Plus qu’un simple navire, c’est un chapitre de l’Histoire de la Seconde Guerre mondiale qui refait surface avec cette découverte. Le 8 novembre 1942, les Alliés américains et britanniques organisent un débarquement en Afrique du Nord, appelé opération Torch. Cependant, le Maroc, l’Algérie et la Tunisie, alors sous l’autorité du gouvernement de Vichy, posent un problème. Des combats plus ou moins intenses se déroulent avec la marine française présente dans les ports selon les différents points de débarquement.
« Ce jour-là à Casablanca, il y avait trois sous-marins de type 1.500 tonnes : le *Tonnant*, le *Conquérant* et le *Sidi-Ferruch*, raconte Erwan L’Her. Il y a eu au total huit victimes sur le *Tonnant* durant le bombardement initial, dont le commandant Paumier, le commandant officiel du navire. » À ce moment-là, le lieutenant de vaisseau Corre prend le commandement et décide de quitter le port avec une trentaine de marins sur les 71 que comporte habituellement l’équipage. « Il faut comprendre que ce qu’ils veulent avant tout à ce moment-là, c’est sauver leur peau. S’ils étaient restés à quai, ils seraient morts », insiste le chercheur.
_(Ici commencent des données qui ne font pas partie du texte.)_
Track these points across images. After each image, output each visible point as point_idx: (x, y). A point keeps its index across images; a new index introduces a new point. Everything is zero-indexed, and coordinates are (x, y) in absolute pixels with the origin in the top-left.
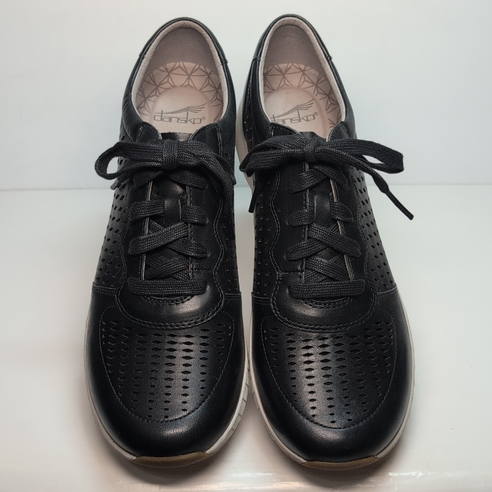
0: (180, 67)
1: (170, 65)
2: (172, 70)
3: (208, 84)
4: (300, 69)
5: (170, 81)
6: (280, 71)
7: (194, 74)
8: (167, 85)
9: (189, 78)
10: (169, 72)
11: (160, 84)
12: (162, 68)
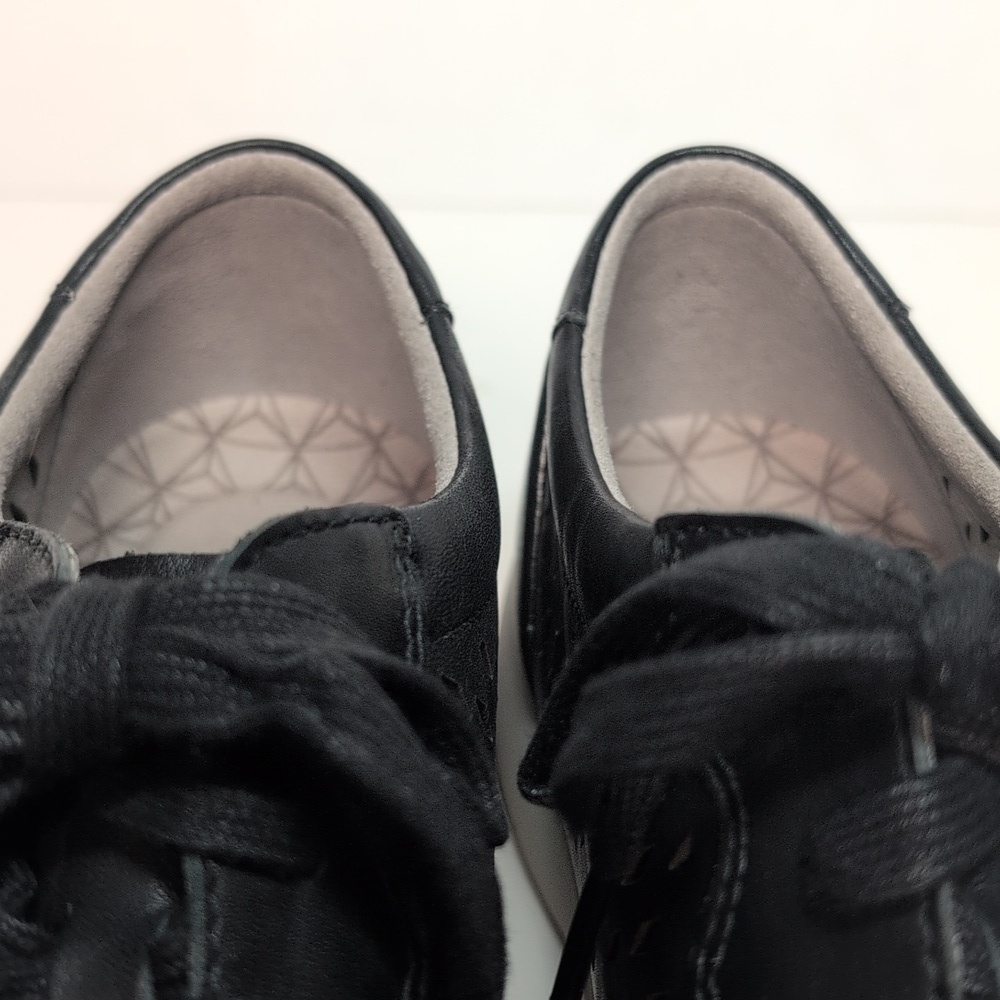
0: (257, 414)
1: (216, 408)
2: (226, 425)
3: (376, 477)
4: (748, 433)
5: (216, 470)
6: (665, 445)
7: (318, 441)
8: (203, 487)
9: (296, 459)
10: (213, 436)
11: (172, 481)
12: (182, 416)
Cependant, dans leur fuite, des combats contre les Américains ont eu lieu. « Les marins ont vu leur commandant se faire décapiter par les bombes américaines, souligne Erwan L’Her… C’est une période complexe, que l’on ne nous a pas bien apprise à l’école. Il est difficile de comprendre pourquoi nos ennemis étaient les Américains à ce moment-là, alors qu’il y avait déjà eu Mers-el-Kébir [en juillet 1940, lorsque la Royal Navy a attaqué la Marine nationale française dans ce port d’Algérie]. Mais on ne peut en aucun cas douter du patriotisme de ces militaires, dont plusieurs ont d’ailleurs rejoint, six mois plus tard, la deuxième DB (division blindée) [formée au Maroc, qui a rejoint l’Angleterre avant de débarquer en Normandie en août 1944]. Et à aucun moment, je n’ai vu dans les journaux de ces personnes que j’ai consultés, une opposition aux Alliés. »
Réunies au sein d’un groupe nommé La Voix du Souvenir, l’équipe d’Erwan L’Her s’est donné pour mission de retrouver d’autres épaves de sous-marins de classe 1.500 tonnes. « Nous avons déjà localisé un premier, le *Phénix*, qui avait coulé accidentellement au large du Vietnam le 15 juin 1939, un mois et demi avant le début de la guerre. Les 77 membres d’équipage ont péri à 100 mètres de profondeur. L’histoire de ce sous-marin a été complètement oubliée, sauf par les familles. »
Il reste désormais à localiser les deux autres sous-marins de même classe qui étaient présents le 8 novembre 1942 à Casablanca. Ils ont été coulés le 11 et le 13 novembre avec leurs équipages, faisant plus de 110 morts.